## EXTRACT TO READ
☆ ☆ ☆ ☆ ☆
Science

Amazon Previews Its Autonomous "Just Walk Out" Grocery Stores

Ever wished you could get away with shoplifting?

by Joe Carmichael
An insert from the Amazon ad for its autonomous grocery stores

On Monday, Amazon decided shoplifting was a pretty cool concept. The company introduced the world to Amazon Go, a futuristic grocery store system that eliminates checkout lines and cash registers. If you’re a grocery store employee, it’d be best for you to stop reading now. If you’re a shopper who despises checkout lines and the whole shopping experience, read on. The breakthrough leverages computer vision, deep learning, and sensor fusion to create a seamless purchasing experience that will either feel like legal shoplifting or a scene from Minority Report, depending on your outlook.

The first Amazon Go store is in Seattle, Washington, and opens early next year. Amazon wants its stores to be the Teslas of grocery stores, as well. “Our checkout-free shopping experience is made possible by the same types of technologies used in self-driving cars,” its website says, and it isn’t being dishonest: Computer vision, deep learning, and sensor fusion are indeed three technologies fundamental to autonomous vehicles. Turns out they also work well for autonomous grocery stores.
☆ ☆ ☆ ☆ ☆
## GIVEN DATA
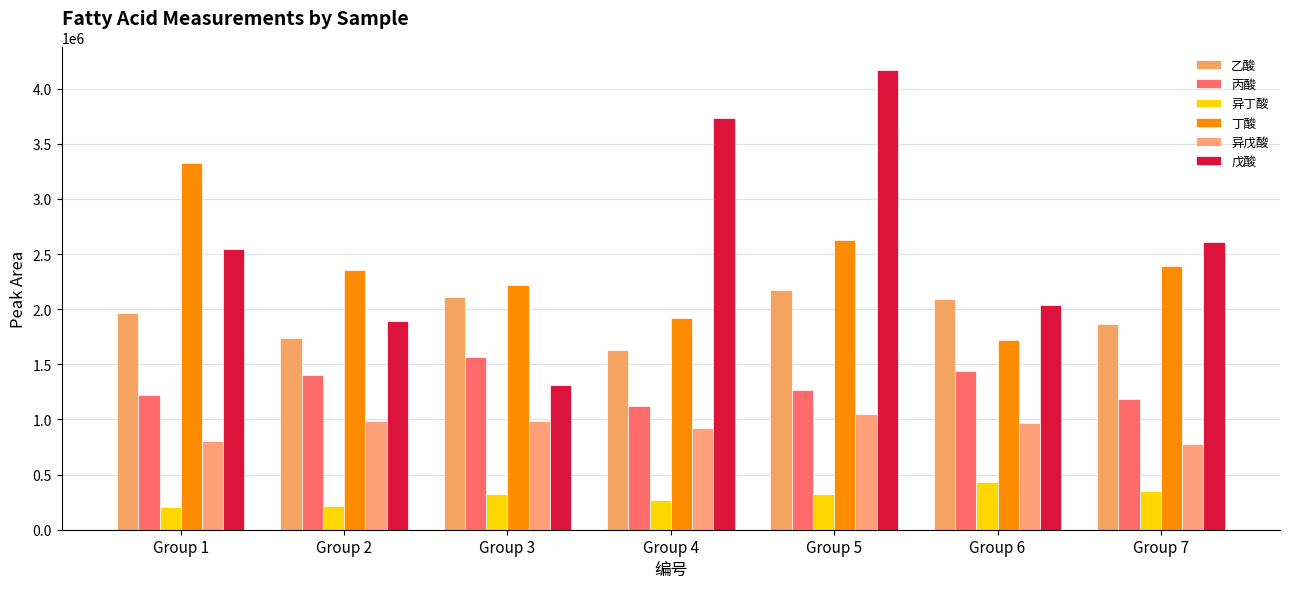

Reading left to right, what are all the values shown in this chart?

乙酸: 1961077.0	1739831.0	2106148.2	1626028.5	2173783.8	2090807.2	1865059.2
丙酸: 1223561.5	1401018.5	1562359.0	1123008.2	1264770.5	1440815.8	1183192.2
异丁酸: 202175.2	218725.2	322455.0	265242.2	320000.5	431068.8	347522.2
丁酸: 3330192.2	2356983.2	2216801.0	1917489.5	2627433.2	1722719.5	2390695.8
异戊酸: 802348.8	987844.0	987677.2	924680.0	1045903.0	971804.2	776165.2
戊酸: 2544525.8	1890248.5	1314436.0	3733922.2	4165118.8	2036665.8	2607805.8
☆ ☆ ☆ ☆ ☆
## WRITTEN TASK
Please repeat the part of the article on Amazon's checkout-free grocery stores starting at "On Monday, Amazon" and ending at "on your outlook.", substituting "self-checkout kiosks" for "cash registers".

## PROBLEM SOLUTION
On Monday, Amazon decided shoplifting was a pretty cool concept. The company introduced the world to Amazon Go, a futuristic grocery store system that eliminates checkout lines and self-checkout kiosks. If you’re a grocery store employee, it’d be best for you to stop reading now. If you’re a shopper who despises checkout lines and the whole shopping experience, read on. The breakthrough leverages computer vision, deep learning, and sensor fusion to create a seamless purchasing experience that will either feel like legal shoplifting or a scene from Minority Report, depending on your outlook.